High-throughput proteogenomics of Ruegeria pomeroyi: seeding a better genomic annotation for the whole marine Roseobacter clade
Citation and License
BMC Genomics 2012, 13:73 doi:10.1186/1471-2164-13-73Published: 15 February 2012
The structural and functional annotation of genomes is now heavily based on data obtained using automated pipeline systems. The key for an accurate structural annotation consists of blending similarities between closely related genomes with biochemical evidence of the genome interpretation. In this work we applied high-throughput proteogenomics to Ruegeria pomeroyi, a member of the Roseobacter clade, an abundant group of marine bacteria, as a seed for the annotation of the whole clade.
A large dataset of peptides from R. pomeroyi was obtained after searching over 1.1 million MS/MS spectra against a six-frame translated genome database. We identified 2006 polypeptides, of which thirty-four were encoded by open reading frames (ORFs) that had not previously been annotated. From the pool of 'one-hit-wonders', i.e. those ORFs specified by only one peptide detected by tandem mass spectrometry, we could confirm the probable existence of five additional new genes after proving that the corresponding RNAs were transcribed. We also identified the most-N-terminal peptide of 486 polypeptides, of which sixty-four had originally been wrongly annotated.

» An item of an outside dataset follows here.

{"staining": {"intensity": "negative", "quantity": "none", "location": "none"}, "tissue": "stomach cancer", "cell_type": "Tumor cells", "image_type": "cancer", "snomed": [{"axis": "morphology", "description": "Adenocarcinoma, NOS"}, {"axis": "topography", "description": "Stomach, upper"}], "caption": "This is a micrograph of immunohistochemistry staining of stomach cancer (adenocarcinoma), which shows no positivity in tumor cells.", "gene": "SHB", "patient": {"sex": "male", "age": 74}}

By extending these re-annotations to the other thirty-six Roseobacter isolates sequenced to date (twenty different genera), we propose the correction of the assigned start codons of 1082 homologous genes in the clade. In addition, we also report the presence of novel genes within operons encoding determinants of the important tricarboxylic acid cycle, a feature that seems to be characteristic of some Roseobacter genomes. The detection of their corresponding products in large amounts raises the question of their function. Their discoveries point to a possible theory for protein evolution that will rely on high expression of orphans in bacteria: their putative poor efficiency could be counterbalanced by a higher level of expression. Our proteogenomic analysis will increase the reliability of the future annotation of marine bacterial genomes.